Reproduce word for word the lines between those holding "left eye: (119, 269)" and "nose: (93, 267)", inclusive, and nothing else from the data below.

(Data to use Opens)

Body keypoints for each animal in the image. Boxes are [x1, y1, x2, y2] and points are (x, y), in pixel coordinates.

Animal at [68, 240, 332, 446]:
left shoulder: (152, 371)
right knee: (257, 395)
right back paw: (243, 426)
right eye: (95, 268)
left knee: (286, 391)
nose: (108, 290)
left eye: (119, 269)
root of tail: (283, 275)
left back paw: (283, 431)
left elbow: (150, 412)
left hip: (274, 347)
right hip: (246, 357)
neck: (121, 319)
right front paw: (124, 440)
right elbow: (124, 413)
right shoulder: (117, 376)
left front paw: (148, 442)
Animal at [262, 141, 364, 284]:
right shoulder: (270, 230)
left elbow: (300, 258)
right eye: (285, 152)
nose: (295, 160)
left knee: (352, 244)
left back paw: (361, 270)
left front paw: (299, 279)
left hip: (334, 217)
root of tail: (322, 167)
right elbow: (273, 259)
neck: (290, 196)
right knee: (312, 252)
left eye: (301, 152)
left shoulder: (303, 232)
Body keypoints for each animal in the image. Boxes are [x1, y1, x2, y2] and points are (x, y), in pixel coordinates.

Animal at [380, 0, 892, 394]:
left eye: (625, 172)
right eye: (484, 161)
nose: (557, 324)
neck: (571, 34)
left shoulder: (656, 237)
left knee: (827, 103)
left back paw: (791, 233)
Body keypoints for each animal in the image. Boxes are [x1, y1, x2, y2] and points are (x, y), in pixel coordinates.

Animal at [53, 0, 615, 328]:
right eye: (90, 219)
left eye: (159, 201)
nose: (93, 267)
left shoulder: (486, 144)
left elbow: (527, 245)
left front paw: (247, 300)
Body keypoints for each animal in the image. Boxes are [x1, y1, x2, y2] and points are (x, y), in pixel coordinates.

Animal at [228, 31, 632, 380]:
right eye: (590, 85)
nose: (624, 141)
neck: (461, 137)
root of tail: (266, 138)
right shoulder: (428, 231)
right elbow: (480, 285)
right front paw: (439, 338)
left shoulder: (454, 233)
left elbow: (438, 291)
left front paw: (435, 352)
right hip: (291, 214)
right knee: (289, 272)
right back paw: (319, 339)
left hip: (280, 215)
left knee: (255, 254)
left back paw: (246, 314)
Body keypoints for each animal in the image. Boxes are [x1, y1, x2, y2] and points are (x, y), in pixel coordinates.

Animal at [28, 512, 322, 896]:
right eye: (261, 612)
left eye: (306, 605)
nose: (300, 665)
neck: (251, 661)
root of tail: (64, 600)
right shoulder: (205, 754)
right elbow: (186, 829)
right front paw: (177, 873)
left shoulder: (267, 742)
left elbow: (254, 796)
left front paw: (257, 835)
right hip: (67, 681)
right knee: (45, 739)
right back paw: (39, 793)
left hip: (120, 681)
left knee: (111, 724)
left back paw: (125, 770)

(Data to use Closes)
(Data to use Opens)

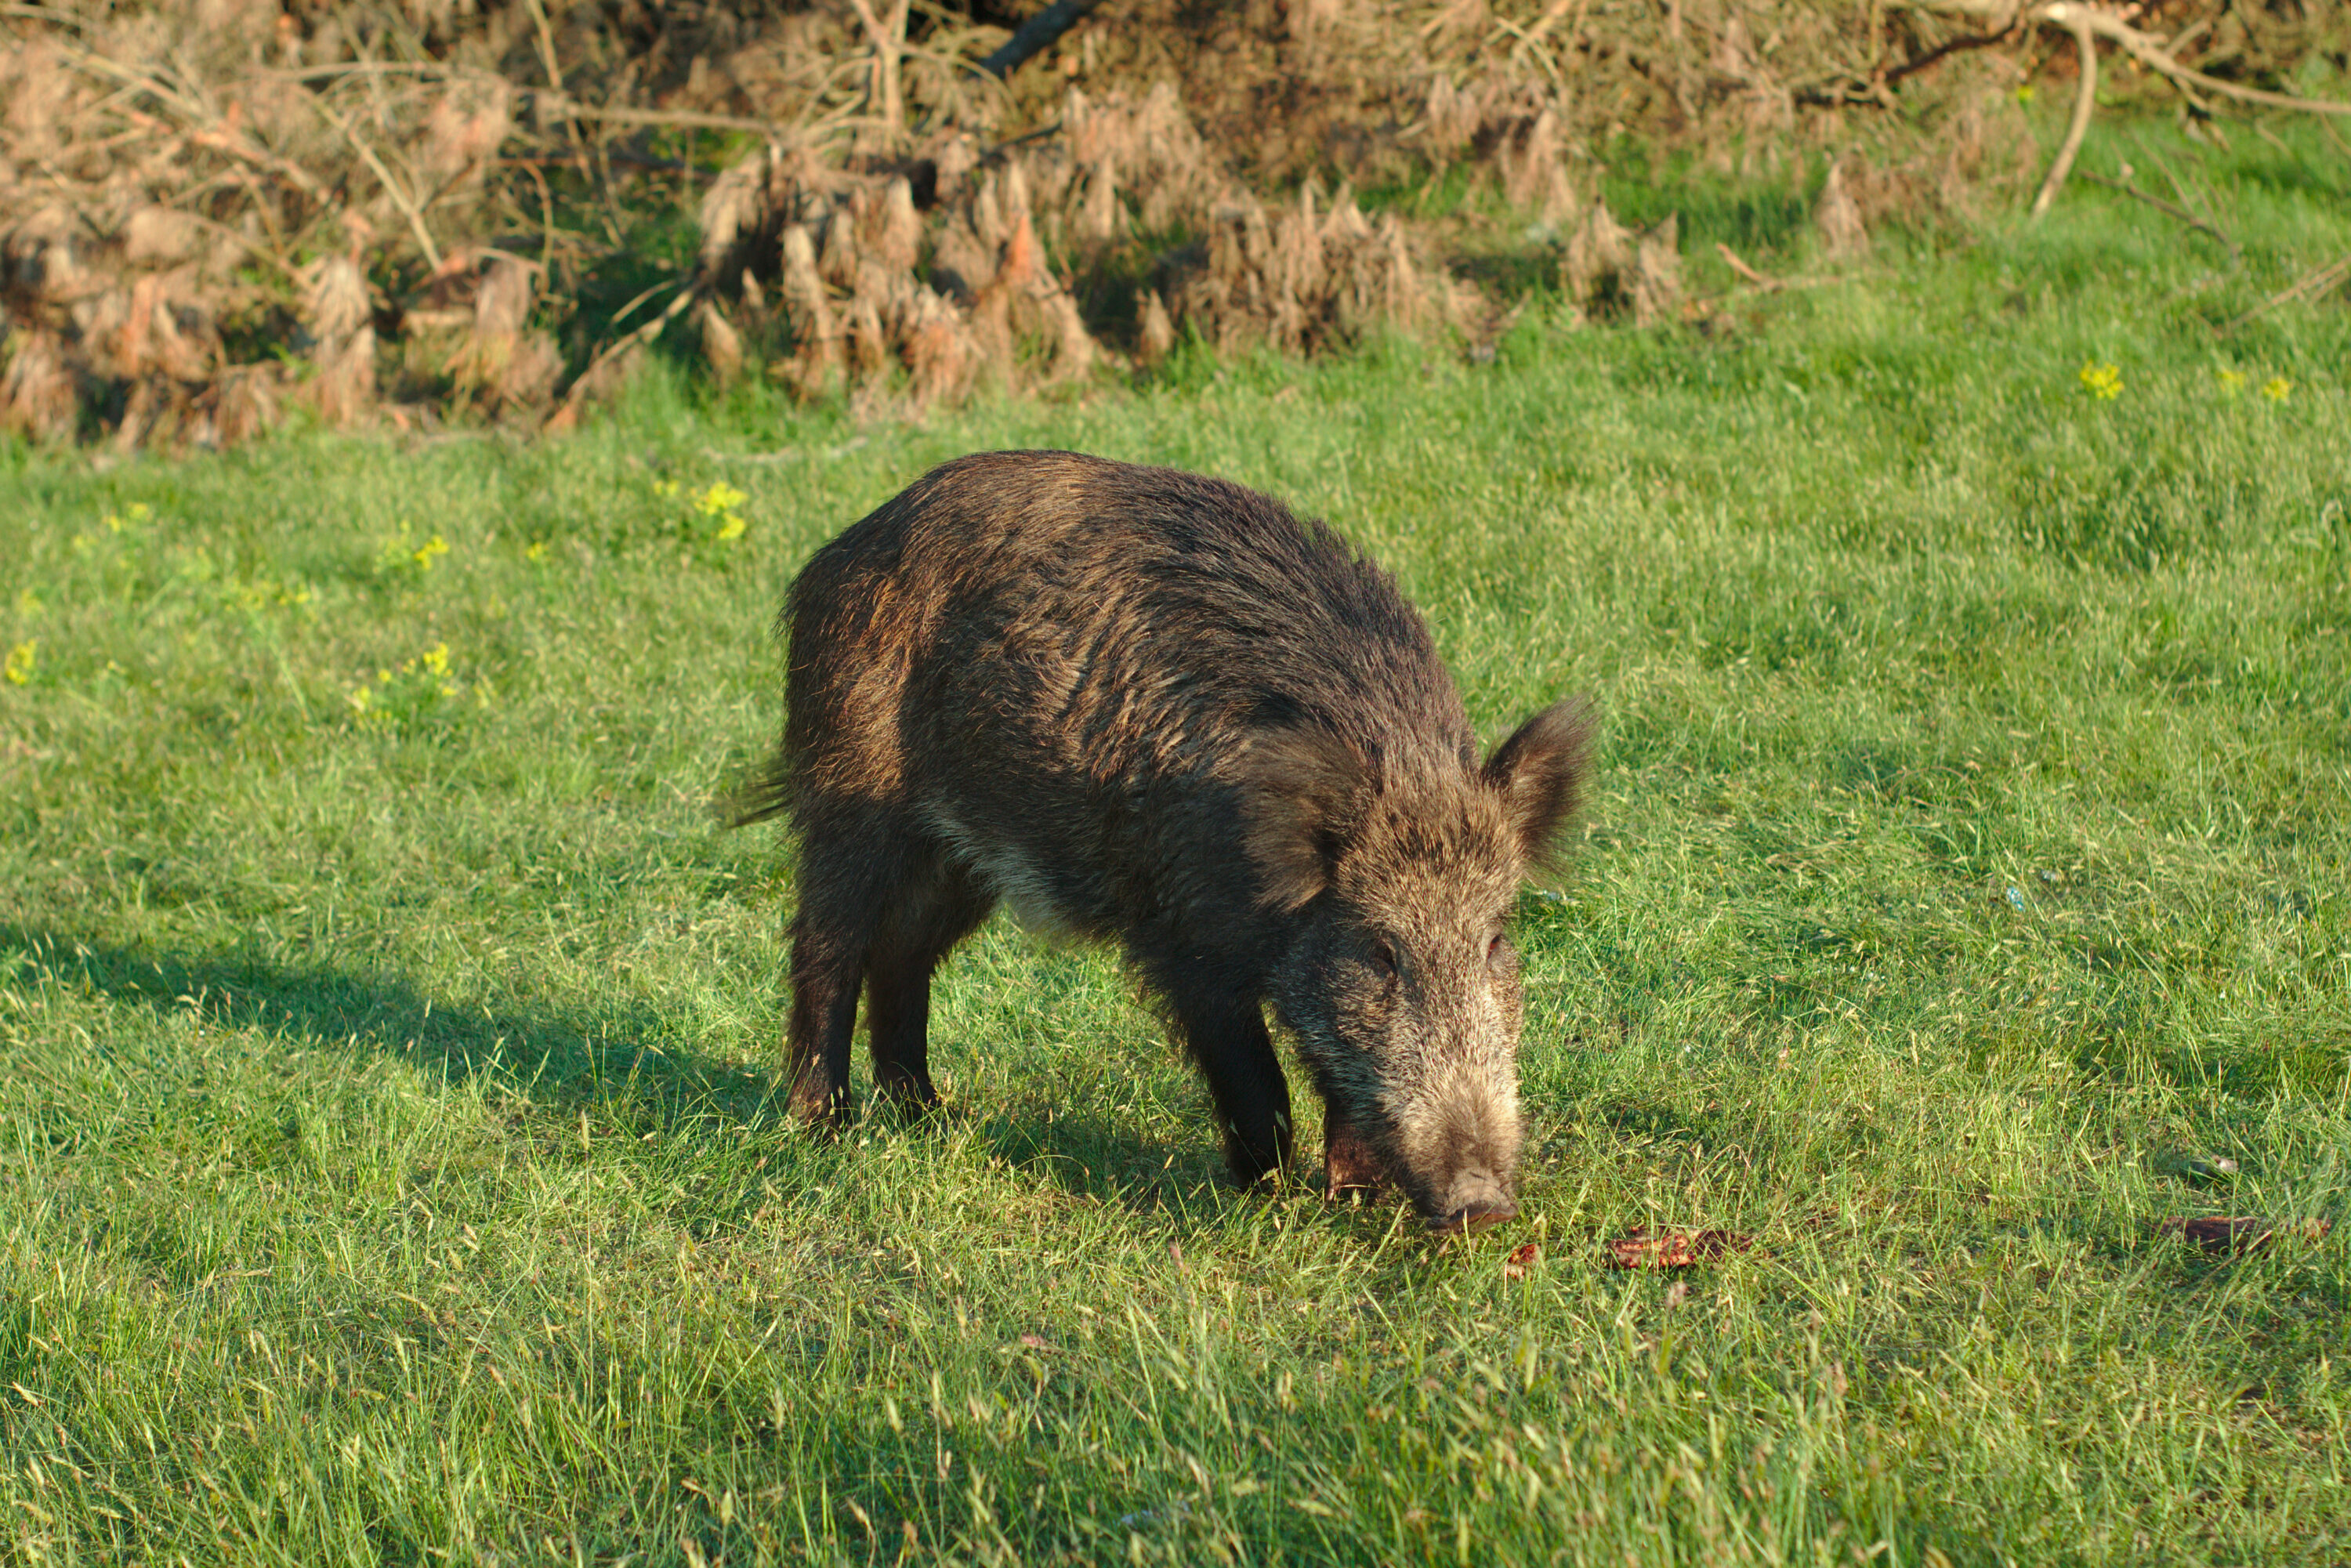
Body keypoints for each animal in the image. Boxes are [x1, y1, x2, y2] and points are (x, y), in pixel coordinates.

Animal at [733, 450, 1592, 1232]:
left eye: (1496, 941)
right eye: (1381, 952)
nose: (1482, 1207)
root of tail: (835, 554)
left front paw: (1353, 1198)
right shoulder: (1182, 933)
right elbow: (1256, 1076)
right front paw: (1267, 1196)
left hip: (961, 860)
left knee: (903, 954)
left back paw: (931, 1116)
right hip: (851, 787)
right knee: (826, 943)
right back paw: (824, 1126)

(Data to use Closes)

Solution for this exercise:
left eye: (119, 269)
root of tail: (283, 275)
left back paw: (283, 431)
left elbow: (150, 412)
left hip: (274, 347)
right hip: (246, 357)
neck: (121, 319)
right front paw: (124, 440)
right elbow: (124, 413)
right shoulder: (117, 376)
left front paw: (148, 442)
Animal at [262, 141, 364, 284]:
right shoulder: (270, 230)
left elbow: (300, 258)
right eye: (285, 152)
nose: (295, 160)
left knee: (352, 244)
left back paw: (361, 270)
left front paw: (299, 279)
left hip: (334, 217)
root of tail: (322, 167)
right elbow: (273, 259)
neck: (290, 196)
right knee: (312, 252)
left eye: (301, 152)
left shoulder: (303, 232)
Body keypoints for each animal in the image. Boxes are [x1, y1, x2, y2] and points are (x, y), in pixel coordinates.

Animal at [380, 0, 892, 394]:
left eye: (625, 172)
right eye: (484, 161)
nose: (557, 324)
neck: (571, 34)
left shoulder: (656, 237)
left knee: (827, 103)
left back paw: (791, 233)
Body keypoints for each animal in the image. Boxes are [x1, y1, x2, y2] and points are (x, y), in pixel coordinates.

Animal at [53, 0, 615, 328]:
right eye: (90, 219)
left eye: (159, 201)
nose: (93, 267)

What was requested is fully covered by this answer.